I live in Zone 5 in MA and am helping start up a greenhouse this spring. The owners of this greenhouse would like to continue growing vegetable throughout the winter to harvest and we plan on insulating it and using passive solar heat as best we can. However, we are also looking to invest in a heater just in case. With that said, would I need to have artificial lights in place to promote the continual growth of vegetables so that they can be harvested over winter? We are also hoping to invest in some heating mats which should lower the overall heating cost of the greenhouse - have you had any experience with those?

Thanks for your help.

Doug says you don't say what kind of vegetables you want to grow. If you're talking about low-light crops such as kale, spinach etc then you may very well get through without any supplemental lighting. You won't get a high growth level in Dec-Feb but if you have the crop well grown by then, you should be able to set it up so a small family can eat fresh greens. If you want continual growth from new plants, then you're going to require some supplemental lighting designed for that crop (tables for light levels in greenhouses are in most ag libraries)
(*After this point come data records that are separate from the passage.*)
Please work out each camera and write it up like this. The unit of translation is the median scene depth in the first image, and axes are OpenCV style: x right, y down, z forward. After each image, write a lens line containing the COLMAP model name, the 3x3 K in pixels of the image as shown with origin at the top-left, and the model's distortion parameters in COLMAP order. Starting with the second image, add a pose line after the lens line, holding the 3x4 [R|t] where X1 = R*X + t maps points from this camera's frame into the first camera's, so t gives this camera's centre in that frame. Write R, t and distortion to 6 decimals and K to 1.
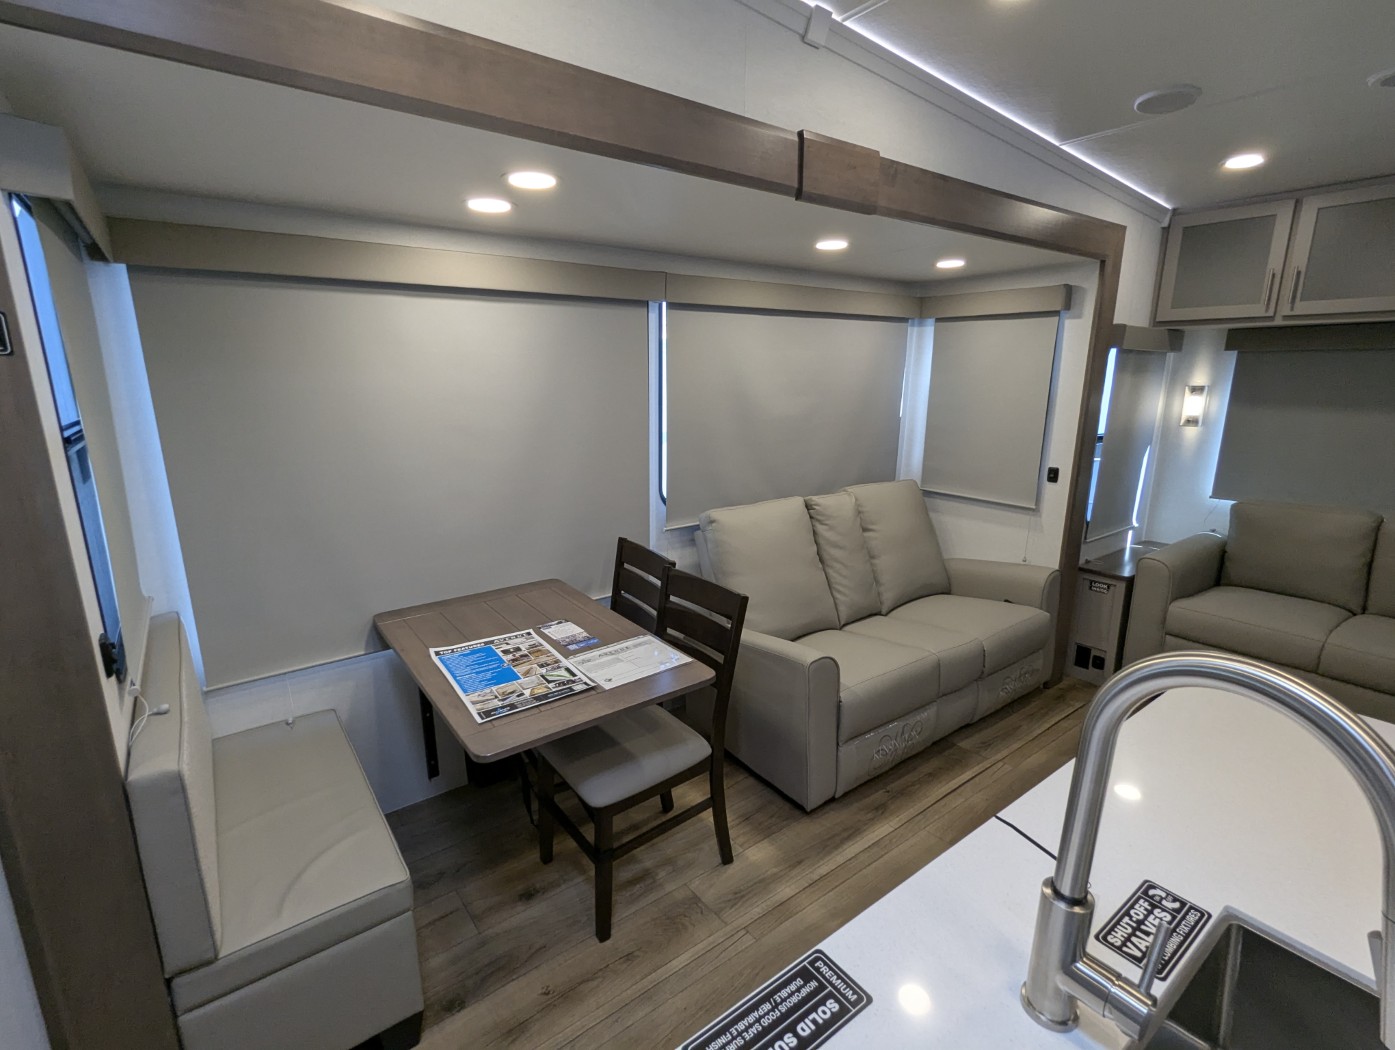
lens RADIAL K [[663.9, 0, 697.4], [0, 663.9, 527.4], [0, 0, 1]] dist [-0.002878, 0.002424]
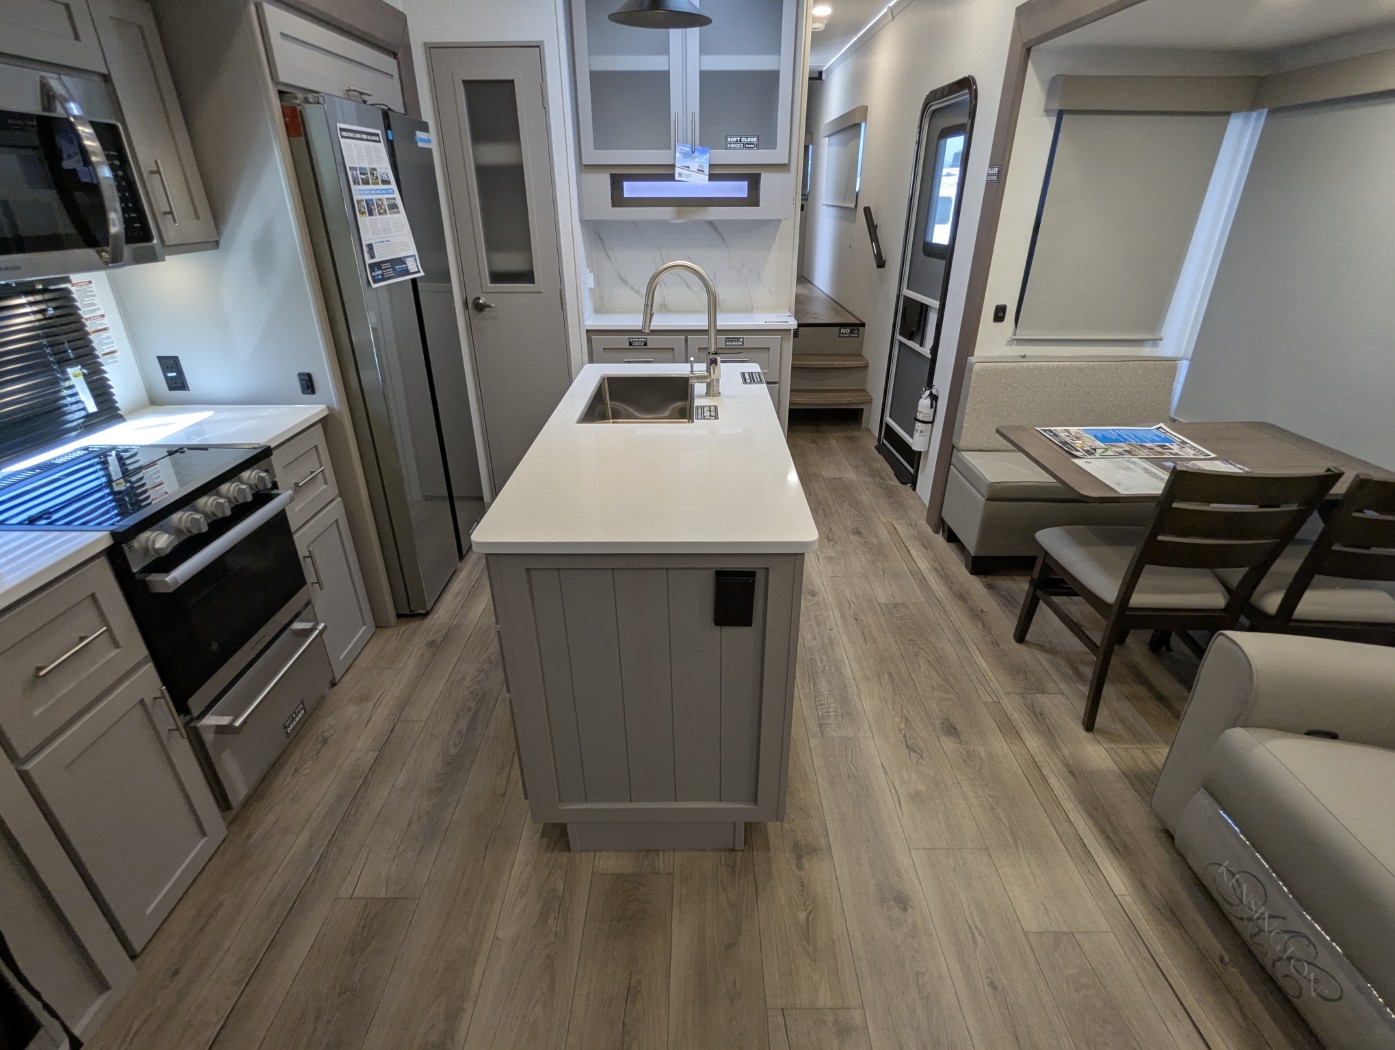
lens RADIAL K [[663.9, 0, 697.3], [0, 663.9, 526.0], [0, 0, 1]] dist [-0.002878, 0.002424]
pose [[-0.599729, 0.360375, -0.714461, 0.815795], [-0.183087, 0.807368, 0.560924, -0.154203], [0.778976, 0.467211, -0.418222, 0.673690]]
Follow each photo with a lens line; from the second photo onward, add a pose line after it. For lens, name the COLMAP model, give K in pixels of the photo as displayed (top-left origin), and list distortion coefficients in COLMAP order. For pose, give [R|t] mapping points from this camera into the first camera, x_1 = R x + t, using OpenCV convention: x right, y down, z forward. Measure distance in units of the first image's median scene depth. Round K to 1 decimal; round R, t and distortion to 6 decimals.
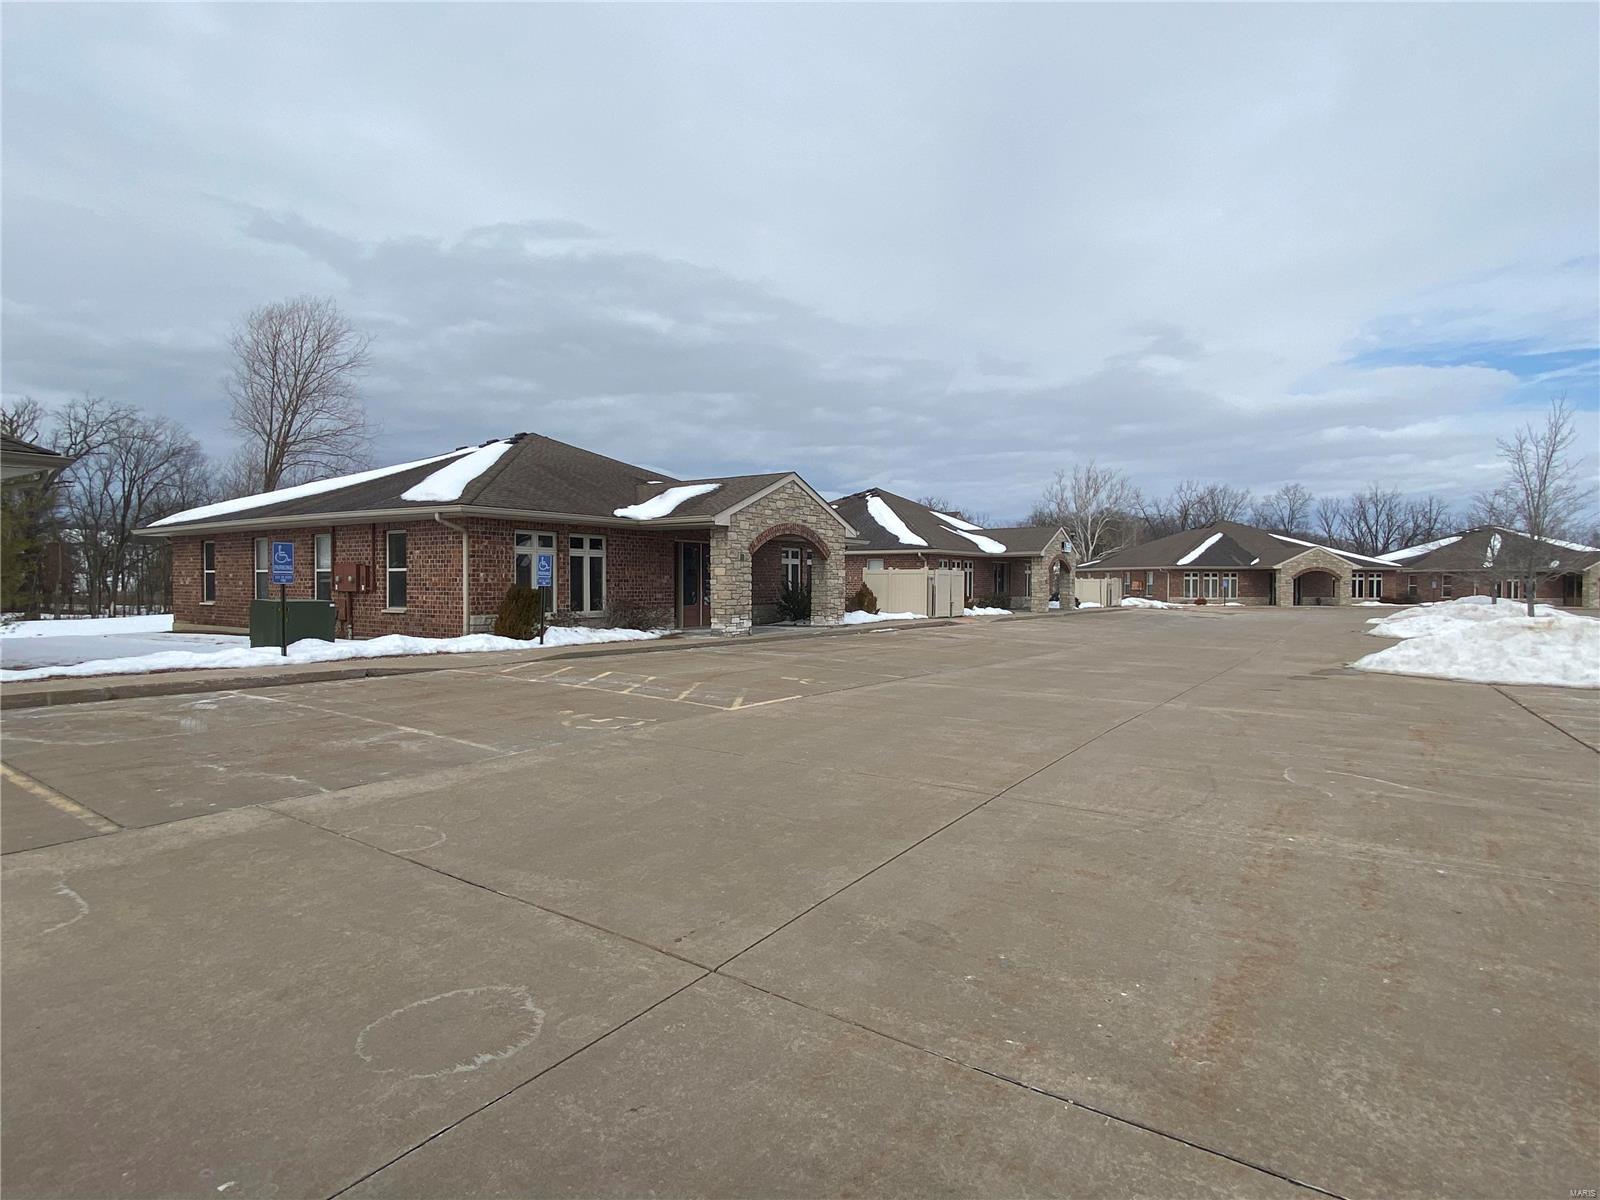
lens RADIAL K [[793.7, 0, 797.0], [0, 793.7, 600.1], [0, 0, 1]] dist [0.001241, -0.000022]
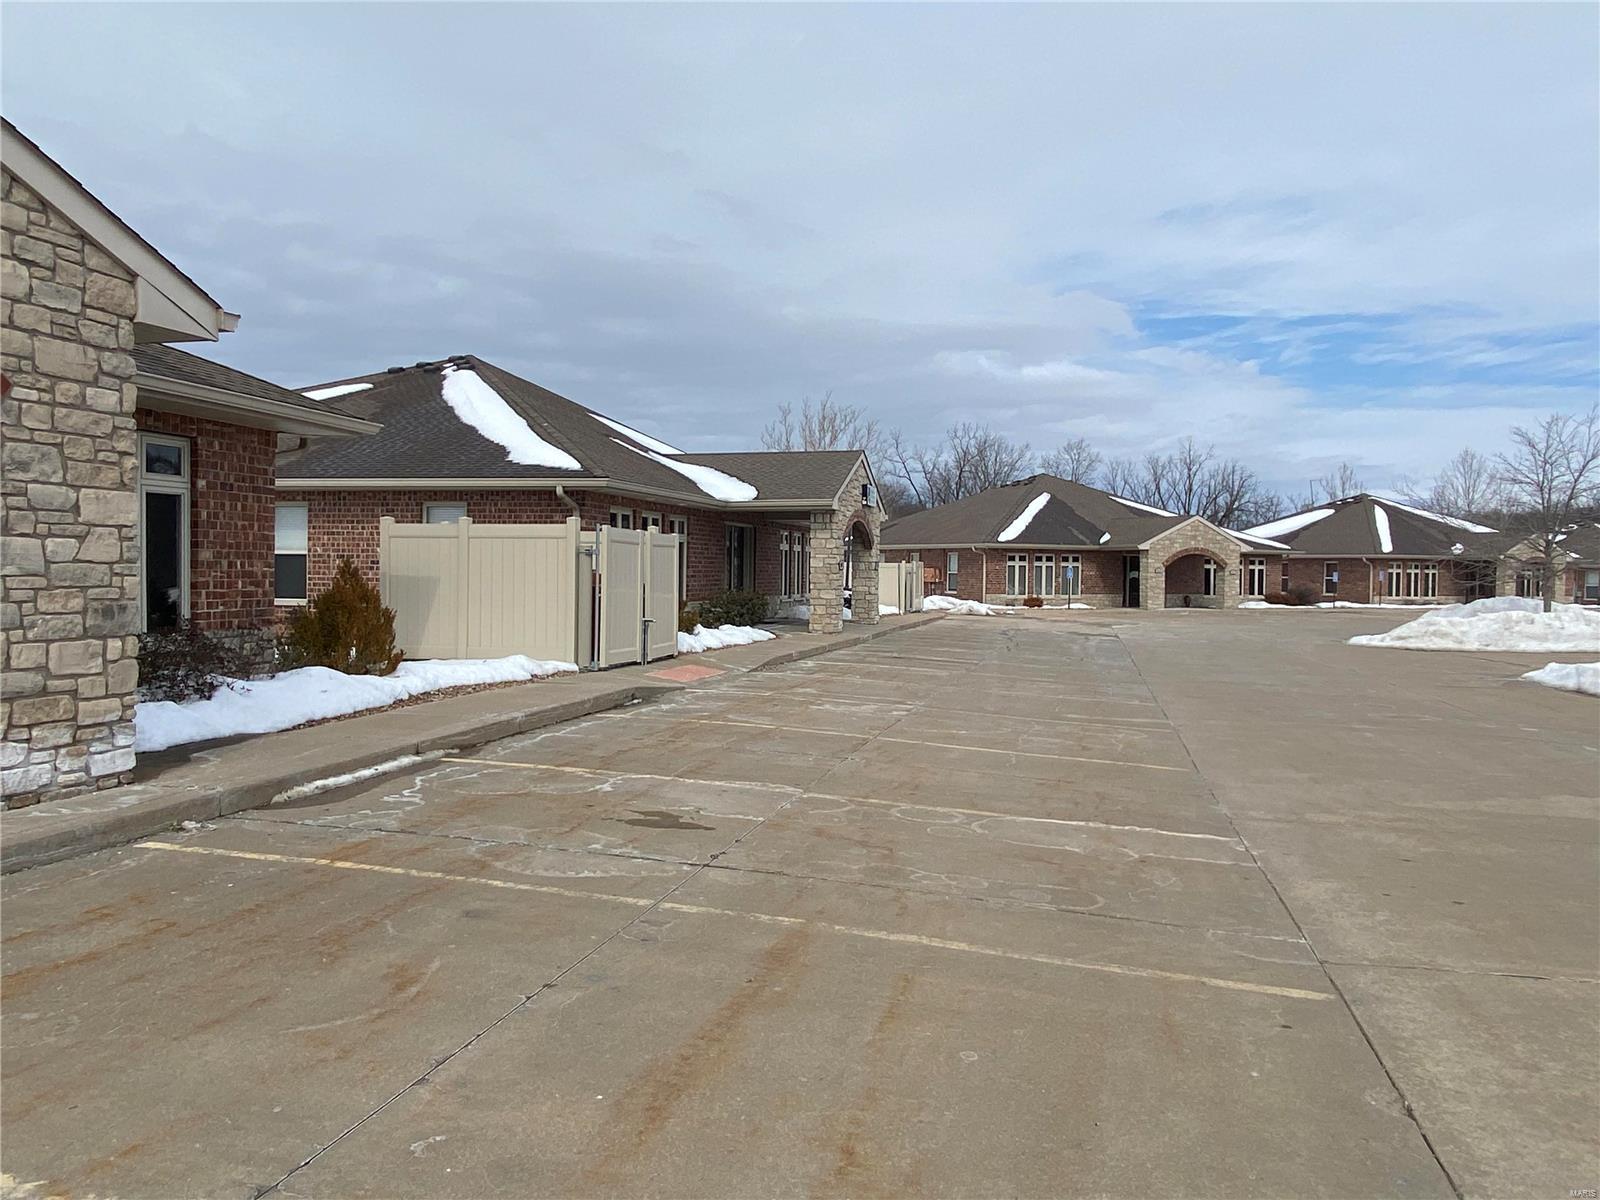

If you're talking about tomatoes or peppers - then you're going to require both supplemental lighting and supplemental heat.

A MA winter will be too cold to run without heat for heat-loving plants and too dark/short day length. Solar greenhouses (even my 1500 square foot one) are just not energy self-sufficient to run at growing temperatures of low 60's F without supplemental heat. They'll run (with a lot of work and care) at maintenance temps for cold-weather crops 33-40F in most years but don't bet money on it through a January freeze. :-) And maintaining a crop isn't the same as growing a crop.

Heat mats - well, the cost of heating a greenhouse is calculated on the cost per dleiverd btu of your energy source. So using electric heat is 100% efficient but the cost per delivered btu is usually higher than other sources of energy. (delivered btu - how many btu's you actually get to the greenhouse) You'll have to run the numbers to see if a furnace (gas) running at 95% efficiency is more cost-effective than an electric system is 100% efficiency. Do not confuse efficiency with cost per delivered btu.

Frankly, the cost of installing and running both heat and light in small greenhouses is cost-prohibitive unless this is a hobby and nobody cares about the cost. You might recover those costs in a greenhouse for a high-value crop such as roses but you won't for a vegetable crop (far cheaper to purchase organic produce).

But in answer to your immediate question, yes - you'll require supplemental lighting if you want to continue actively growing vegetables through a MA winter.